Notre fierté notre victoire
C’est de parler français
Et de vivre ensemble en paix - Ici, nous sommes devant une ellipse ma foi habile. En fait, ce que le texte nous dit, c'est que: Notre fierté notre victoire, ce n'est sûrement pas cette chanson. End of the story.

Ô Kébèk
Pays de nos amours - Ô Kébèk, chanson de ma douleur.

Lagacé conclut pour moi: "Raôul Duguay se vante de donner la chanson gratuitement sur le Web. Ça tombe bien, personne ne paierait pour ça."

NDLR I: Je n'ai aucunement révisé mes figures de style, comme tout bon étudiant de cégep. Que celui qui n'a jamais figure-de-style-fauté me lance la première pierre.

NDLR II: Avec la musique, c'est pire. L'écouter, c'est comme un voir un nain s'enfarger dans le trottoir, mais qu'en plus, il est noir, albinos, gaucher, en territoire autochtone.

Je vous laisse la découvrir par vous-mêmes, si ce n'est déjà fait.

8 commentaires:

Suzanne a dit…

HA, j'aime trop l'image du nain.
Merci ma Sandrone.

La Tache a dit…

Cette analyse est parfaite et hilarante. Tu maîtrises la figure de style et l'analyse comme un vieux prof de littérature expérimenté avec des mains rudes et façonnées par la vie et les épreuves, sauf que toi t'es le fun.

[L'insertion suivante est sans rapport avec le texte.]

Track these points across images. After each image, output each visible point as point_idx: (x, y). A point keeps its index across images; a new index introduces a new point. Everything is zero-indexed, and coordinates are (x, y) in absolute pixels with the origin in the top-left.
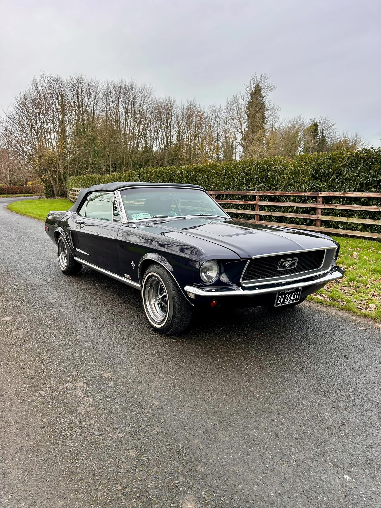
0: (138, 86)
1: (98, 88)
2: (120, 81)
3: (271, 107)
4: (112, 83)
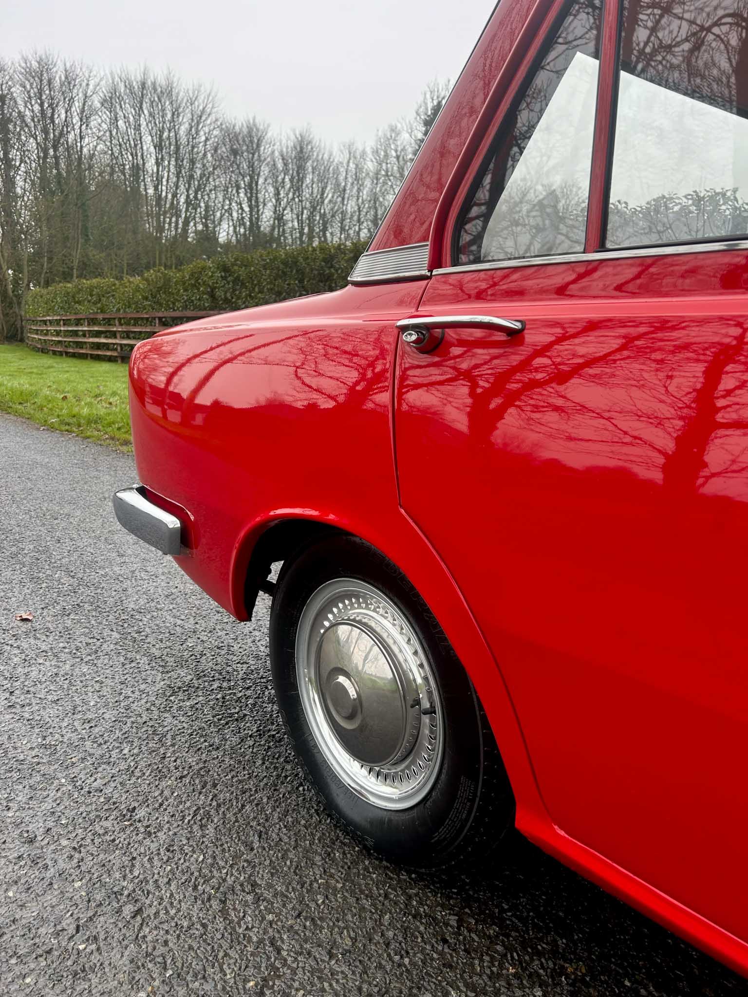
0: (184, 86)
1: (92, 83)
2: (142, 70)
4: (123, 75)
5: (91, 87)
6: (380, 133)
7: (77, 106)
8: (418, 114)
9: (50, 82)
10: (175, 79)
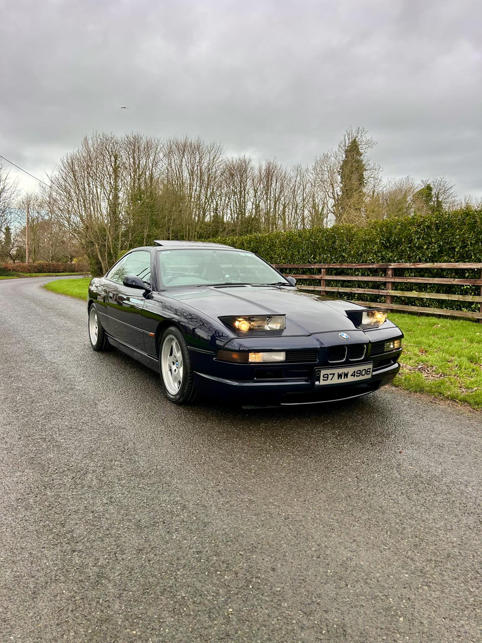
0: (206, 144)
1: (159, 147)
2: (185, 138)
3: (371, 167)
4: (175, 141)
5: (159, 149)
6: (318, 158)
7: (151, 158)
8: (340, 146)
9: (138, 148)
10: (202, 141)
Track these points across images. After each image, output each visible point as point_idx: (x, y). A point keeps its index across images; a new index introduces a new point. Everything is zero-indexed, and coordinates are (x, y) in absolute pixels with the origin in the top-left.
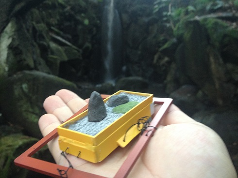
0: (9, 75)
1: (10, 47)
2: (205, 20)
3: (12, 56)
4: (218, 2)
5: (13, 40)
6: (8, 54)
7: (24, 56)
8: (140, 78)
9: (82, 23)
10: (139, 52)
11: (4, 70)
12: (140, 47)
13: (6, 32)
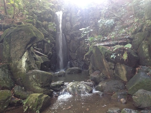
0: (27, 72)
1: (26, 61)
2: (99, 46)
3: (27, 65)
4: (105, 37)
5: (27, 58)
6: (26, 64)
7: (31, 64)
8: (77, 68)
9: (47, 42)
10: (76, 54)
11: (25, 70)
12: (76, 51)
13: (24, 56)
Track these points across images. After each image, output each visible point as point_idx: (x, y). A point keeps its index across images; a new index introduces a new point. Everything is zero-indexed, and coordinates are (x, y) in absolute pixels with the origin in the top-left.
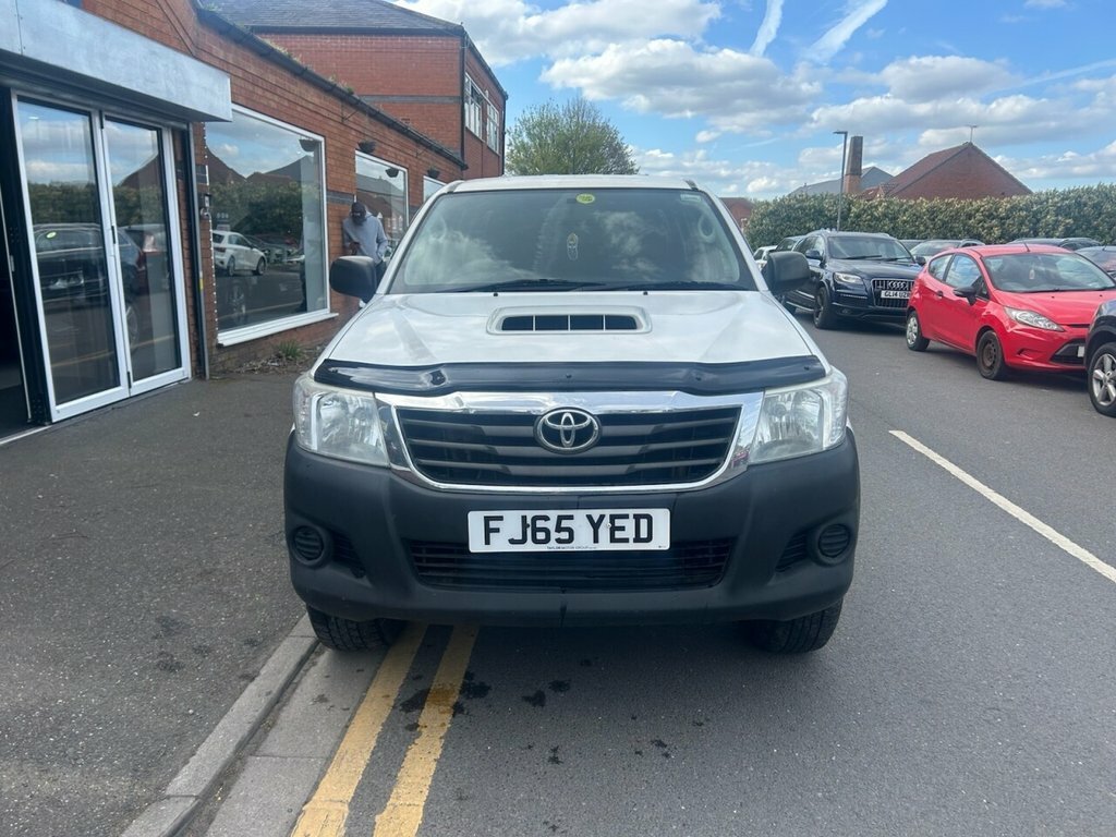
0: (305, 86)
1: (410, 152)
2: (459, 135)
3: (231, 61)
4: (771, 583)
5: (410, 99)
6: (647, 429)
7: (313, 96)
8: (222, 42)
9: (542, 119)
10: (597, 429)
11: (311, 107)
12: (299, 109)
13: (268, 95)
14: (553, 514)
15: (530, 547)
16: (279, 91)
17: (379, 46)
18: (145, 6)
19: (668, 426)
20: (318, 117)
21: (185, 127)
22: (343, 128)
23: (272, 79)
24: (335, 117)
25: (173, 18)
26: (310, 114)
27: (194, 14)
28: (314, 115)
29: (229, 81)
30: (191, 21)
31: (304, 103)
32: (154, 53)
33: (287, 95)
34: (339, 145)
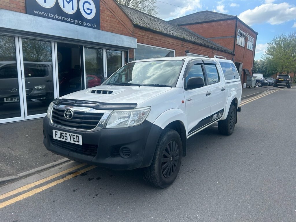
0: (169, 38)
1: (210, 52)
2: (233, 46)
3: (143, 35)
4: (107, 159)
5: (220, 38)
6: (82, 116)
7: (171, 40)
8: (141, 31)
9: (280, 39)
10: (73, 114)
11: (170, 43)
12: (166, 44)
13: (156, 41)
14: (64, 133)
15: (61, 139)
16: (159, 40)
17: (213, 25)
18: (119, 26)
19: (86, 116)
20: (173, 45)
21: (127, 50)
22: (182, 47)
23: (157, 38)
24: (179, 45)
25: (126, 27)
26: (170, 45)
27: (133, 26)
28: (171, 45)
29: (136, 40)
30: (132, 28)
31: (168, 42)
32: (114, 35)
33: (162, 41)
34: (181, 52)
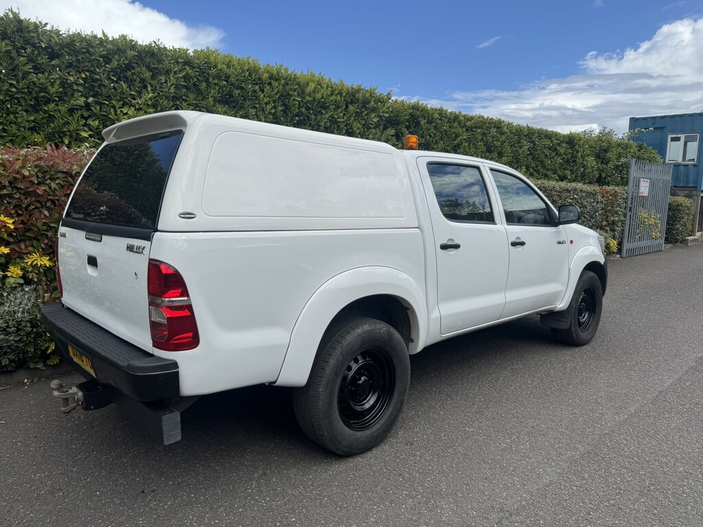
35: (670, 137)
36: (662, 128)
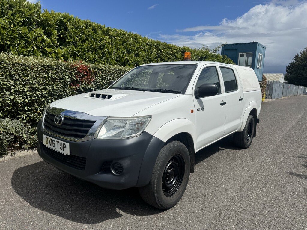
35: (240, 54)
36: (236, 49)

Je noterais, en conclusion, qu'écrire Kébèk n'est pas cool, je m'en fous si ça fait jeune, je m'en fous si ça ramène à la racine autochtone du mot, ça fait juste poseur -.-

Dans un autre registre, on saura maintenant qui NE PAS aller voir quand on aura besoin d'une hymne nationale. Merci SSJB.

Louis Filiatrault a dit…

J'ose dire que c'est moins pire avec la musique... L'attention scupuleuse accordée au texte s'en trouve atténuée.

maxouel a dit…

Je sais pas... c'est genre un mélange de musique de film de guerre et de Carmina Burana. :p

Marin Gouin a dit…

Je me rappelle qu'un certain monsieur avec des beaux bras a dit qu'un pays a besoin d'un mythe fondateur. Certains considèrent que les contes d'Honoré Beaugrand remplissent cette fonction, d'autre non. Je crois que M Dugay et de la seconde opinion vu qu'il a en plus décidé de remplacer gens du pays. J'imagine que la musique de guerre et l'inspiration Carmina Burana c'est pour le côté ÉPIQUE.

Le montage de photos du vidéos est MA-LA-DE. Surtout le portrait de la femme qui s'en dégage.

Marin Gouin a dit…

Comment commenter et oublier l'essentiel,

La fille : Je veux suivre tes cours de litt, c'est beaucoup trop amusant/instructif.

maxouel a dit…

Merci à Zviane de m'avoir fait découvrir CECI

La Fille a dit…

@Suzanne

Les nains sont - malheureusement - une source inépuisable de blagues à caractère cocasse ET de jeux de mots douteux.

@La Tache

J'abonde en ton sens, pour le mot "Kébèk". Je comprends "la bonne idée" derrière la chose, mais, au final, ce n'est que ça, une bonne idée. Et ça ne suffit pas toujours. Mes mains rudes s'occupent de toi quand tu reviens de Régina.

@Louis et Maxouel

Pas faux. La musique est presque pire que les paroles. À la fois grandiloquente et cheap.

@Marin Gouin

Contente que tu aies apprécié le montage. J'ai choisi mon vidéo avec soin. Je vous que tu es un expert en montage cheesy. Et props à Honoré.